KABUL, Afghanistan – Afghanistan’s president vowed Friday to let Western-backed anti-corruption teams pursue inquiries free from political interference following two rounds of candid talks with U.S. Sen. John Kerry that Kerry said were marked by “sometimes tough” conversation.

Kerry, D-Mass., urged President Hamid Karzai to move quickly to combat corruption or risk losing support in the U.S. Congress at a critical phase in the war. U.S. lawmakers have expressed doubt the military effort can succeed without a serious campaign against the bribery and graft that have eroded the Afghan people’s trust in the Karzai government.

Kerry, who heads the Senate Foreign Relations Committee, met twice with Karzai on Tuesday and then returned for a second, unscheduled round of talks Friday after traveling to Pakistan to see areas devastated by massive floods. After the meeting, Karzai made his first public remarks about two investigative units instrumental in the recent arrest of one of Karzai’s top advisers.

Mohammad Zia Salehi, who has since been released pending charges, was arrested for allegedly accepting a car in exchange for his help in exerting pressure on Afghan officials to ease off in another corruption case.

U.S. officials view Salehi’s arrest as a test case of Karzai’s willingness to fight corruption.

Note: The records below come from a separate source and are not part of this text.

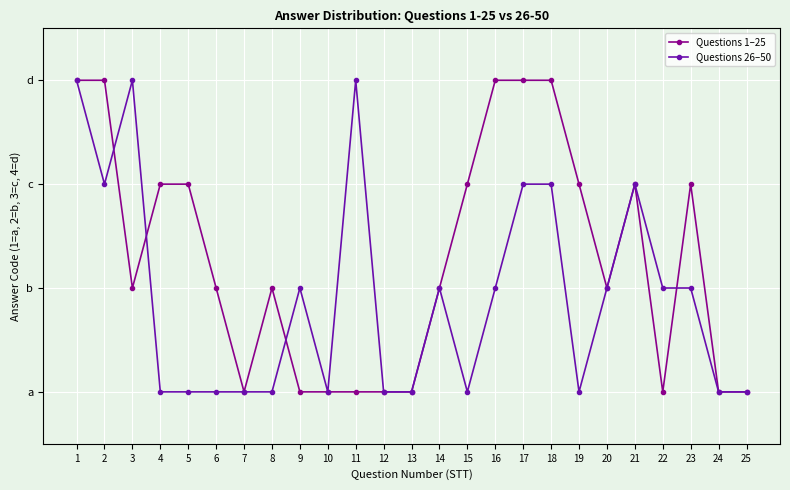

Reading right to left, extract all data points from this chart.

Questions 1–25: 1	1	3	1	3	2	3	4	4	4	3	2	1	1	1	1	1	2	1	2	3	3	2	4	4
Questions 26–50: 1	1	2	2	3	2	1	3	3	2	1	2	1	1	4	1	2	1	1	1	1	1	4	3	4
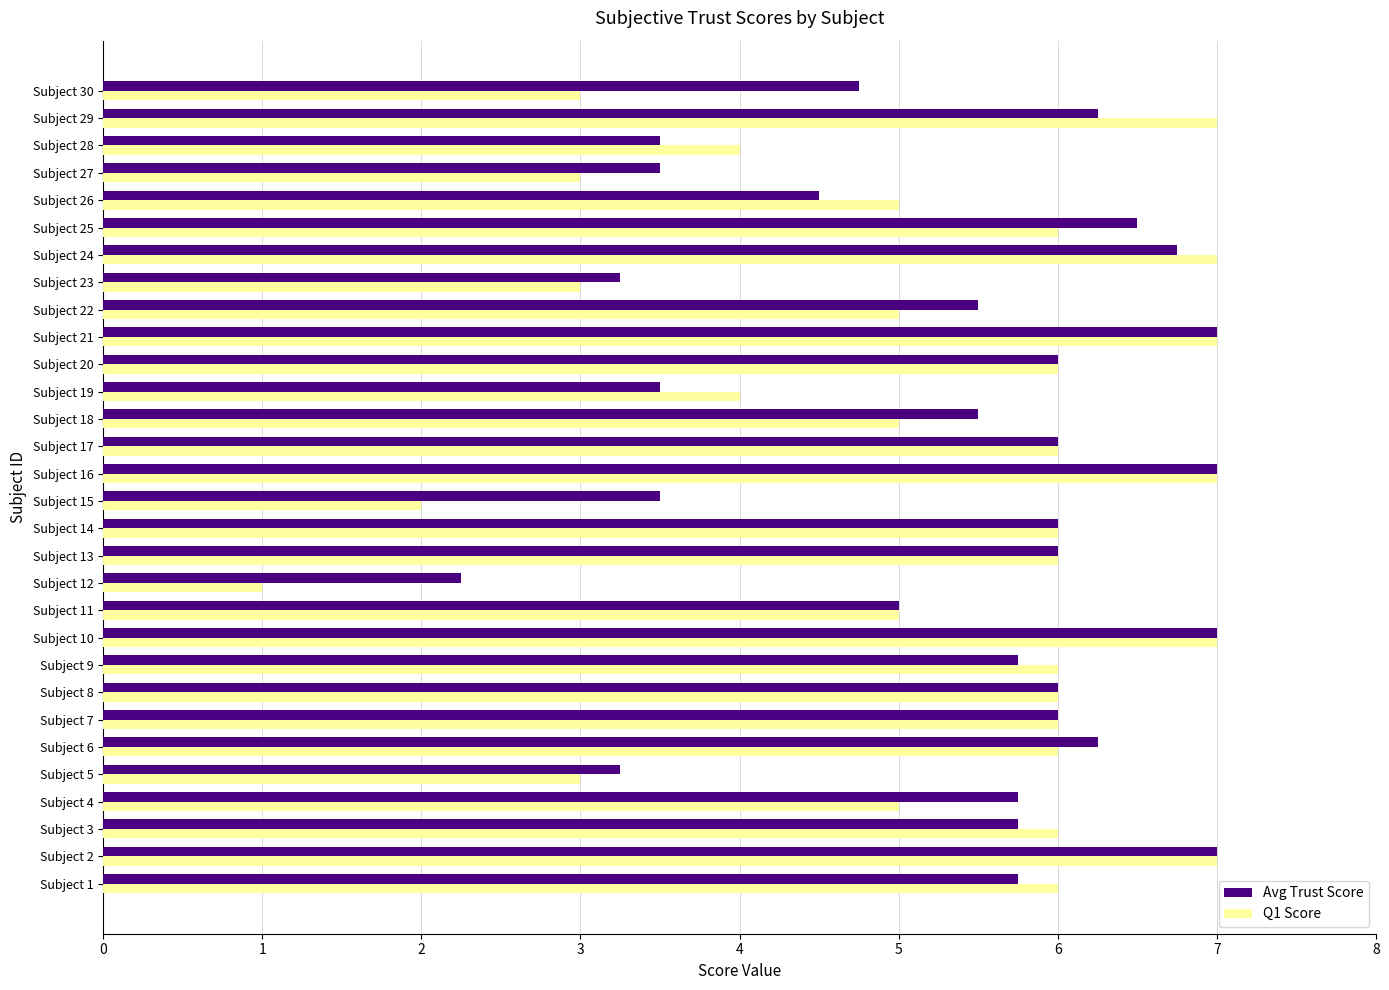

What is the difference between the maximum and minimum values in the Avg Trust Score series?

4.8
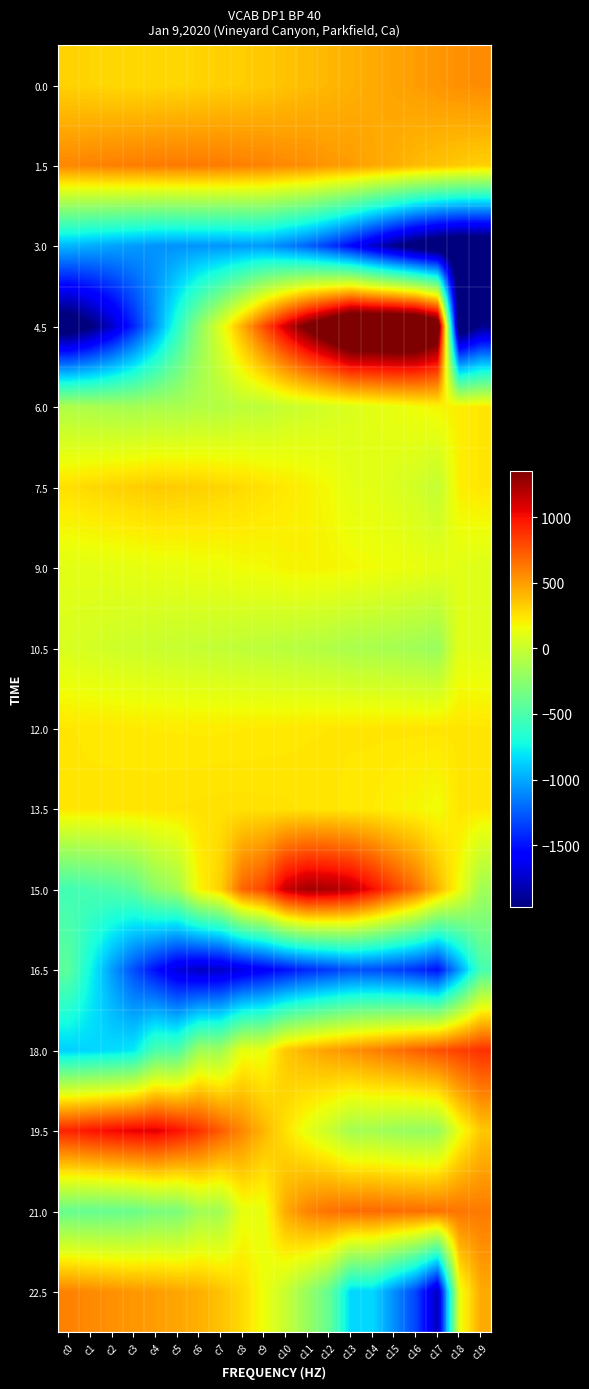

What is the maximum value shown in the chart?

1946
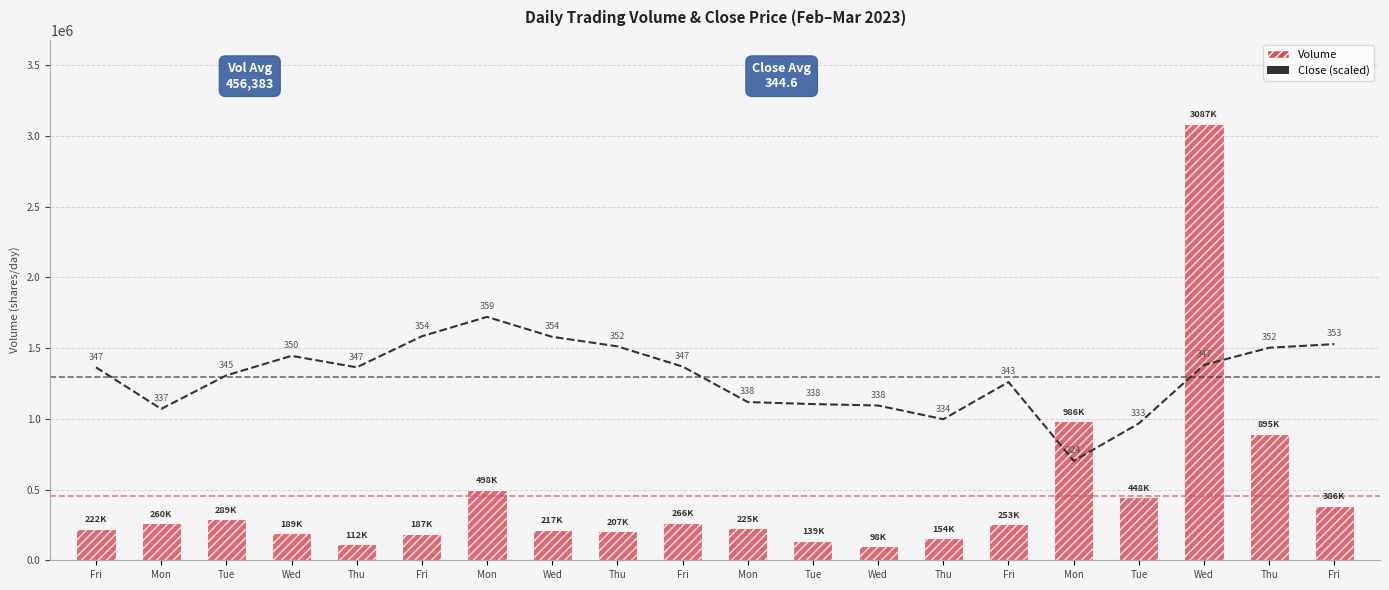

The Close (scaled) series shows 703127.3 at Mon. True or false?

True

Soon after Salehi’s arrest, Karzai met with members of a panel he set up to review the work of the Major Crimes Task Force and the Sensitive Investigative Unit, which conduct corruption probes of high-level Afghan government officials and then feed cases to Afghan prosecutors.

Earlier this month, Karzai released a statement saying all cases under investigation or completed should be reviewed by the panel and reported to the president.

That sparked concern that Karzai was attempting to derail corruption probes of top officials in his government.

Heightened pressure on Karzai to clean up corruption within the ranks of his government comes as the last of 30,000 U.S. reinforcements arrive, death tolls are rising and American public support for the war is eroding.